The following steps will help you through the renegotiation process and alert you to some key terms that payors don’t want to include in your contract but you should make sure they do.

Contract Review

  1. Study your current contracts and fee schedules
  2. Review contract terms
  3. Know your term and termination language and notification requirements

Do Your Homework

  1. Generate a list of DX codes with frequency for the quarter and the year
    1. This will show you what codes you use;
    2. 20% of the codes are used in 80% of the cases and those are the ones you want to have the higher fees
  2. Know your highest volume CPT
  3. Benchmark reimbursements against the Medicare fee schedule
  4. Prepare and excel spreadsheet listing the top reimbursement and the top highest carrier.
  5. Know your practice model
    1. What makes your practice unique?
    2. Do you have an in-house lab, are you bilingual, do you provide consultations, are you double or triple boarded?  Are there demographic advantages?  Do you provide ancillary services?  These things could get you higher reimbursements.
  6. Make sure you are on ACH for all carriers.  Your billing service should do this for you.
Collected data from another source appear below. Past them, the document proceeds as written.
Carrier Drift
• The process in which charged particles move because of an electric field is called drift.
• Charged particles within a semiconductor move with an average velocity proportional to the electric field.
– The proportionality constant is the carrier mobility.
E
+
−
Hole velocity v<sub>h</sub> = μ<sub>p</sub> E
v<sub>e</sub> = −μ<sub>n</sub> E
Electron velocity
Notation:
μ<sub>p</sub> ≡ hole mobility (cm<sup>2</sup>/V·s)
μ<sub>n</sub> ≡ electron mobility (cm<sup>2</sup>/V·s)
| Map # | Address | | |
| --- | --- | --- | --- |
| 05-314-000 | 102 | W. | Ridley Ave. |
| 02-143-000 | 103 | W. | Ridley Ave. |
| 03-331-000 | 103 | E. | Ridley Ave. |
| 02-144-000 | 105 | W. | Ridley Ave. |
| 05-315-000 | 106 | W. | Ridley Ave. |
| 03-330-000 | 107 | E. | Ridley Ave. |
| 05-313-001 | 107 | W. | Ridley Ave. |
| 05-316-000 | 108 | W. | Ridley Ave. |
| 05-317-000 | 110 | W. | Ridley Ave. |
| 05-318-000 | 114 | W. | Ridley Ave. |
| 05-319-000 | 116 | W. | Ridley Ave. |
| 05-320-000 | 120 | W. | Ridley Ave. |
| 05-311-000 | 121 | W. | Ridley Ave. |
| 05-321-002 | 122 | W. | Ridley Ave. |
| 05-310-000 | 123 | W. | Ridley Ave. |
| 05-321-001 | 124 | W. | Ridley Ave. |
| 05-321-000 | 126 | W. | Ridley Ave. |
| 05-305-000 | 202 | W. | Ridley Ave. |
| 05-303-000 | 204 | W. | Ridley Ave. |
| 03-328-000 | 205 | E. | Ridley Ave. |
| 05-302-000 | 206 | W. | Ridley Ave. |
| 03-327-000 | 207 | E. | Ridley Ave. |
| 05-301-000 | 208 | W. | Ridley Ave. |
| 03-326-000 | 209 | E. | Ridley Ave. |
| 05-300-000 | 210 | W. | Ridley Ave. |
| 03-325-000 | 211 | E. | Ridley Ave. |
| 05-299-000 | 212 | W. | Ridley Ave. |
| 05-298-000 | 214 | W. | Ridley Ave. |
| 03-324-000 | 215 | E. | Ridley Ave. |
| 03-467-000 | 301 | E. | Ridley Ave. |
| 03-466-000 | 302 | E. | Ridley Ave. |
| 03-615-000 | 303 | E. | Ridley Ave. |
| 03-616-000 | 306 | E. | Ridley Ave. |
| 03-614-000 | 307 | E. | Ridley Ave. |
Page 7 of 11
Know what you Expect/Require from the Payor

  1. Do not allow the carrier to just look at your taxonomy number because they might not understand or see the whole picture.
  2. Require the carrier to review your prior utilization
  3. Address the top 25 used ICD-10 codes that you identified when you did your homework
  4. Determine carve-in and carve-out ICD-10 codes.

Key Terms

  1. If you have an evergreen contract (one that renews automatically) then you should have a set percent increase every year.  If it isn’t an evergreen contract you have the right to renegotiate every year.
  2. Claim adjudication should be daily not weekly and make sure this is spelled out.
  3. When they ask for records, make sure the contract spells out the turn-around-time for their review.  It should be 14 days.
  4. The contract should spell out the denials management process, i.e. TAT, appeals.
  5. How are refunds handled?  Take backs should be written out of the contract.
  6. Check and comply with their CAQH and professional liability update requirements.  You must stay updated or the can kick you out for non-compliance.
  7. Understand the language of the contract.

The Proposal

  1. Prepare an impactful proposal letter.  This is a sales pitch.  Most physicians don’t like to think of it as a sales pitch but that is what it is.  Sell yourself and your practice.
  2. Don’t mention pricing at this point
  3. Send your proposal to a specific person, i.e. your network representative.
  4. Track it.  The payor will take approximately 4 weeks to internally evaluate your proposal and do their utilization review.
  5. Follow up.  Call every 15 days.  Don’t be surprised if you get the run-around.  Just hang in there, call and remind them that you have called before and that you are checking on the status.

The Offer

  1. Do not accept the first round of negotiations.  Always counter
  2. Evaluate, compare and decide on next steps.
  3. There will likely be things you like and don’t like but decide what is most important to you and be prepared to compromise.  Both sides should win and lose something.
  4. Is the rate increase retroactive?  If so, to what date?

Success

  1. Before you sign, verify that the contract includes the reimbursement rates, the increases, and all terms.
  2. Sign the contract and return it certified mail.
  3. Tell your billing company.  Your hard work will only pay off if you have good revenue cycle management.  The billing company needs to know
    1. the new fee schedule;
    2. claim adjudication terms;
    3. denial management terms;
    4. turn-around times; and
    5. refund management terms
  4. Track your reimbursements
    1. Check EOBs for the first few months and periodically thereafter to make sure reimbursements are consistent with the new rates.  If you have been underpaid you can rebill for the difference.

Renegotiating payor contracts is time-consuming and can be frustrating but it is so necessary.  You already know that insurance companies aren’t going to look out for you.  You must look out for you so start today and take it one step at a time until you get your raise.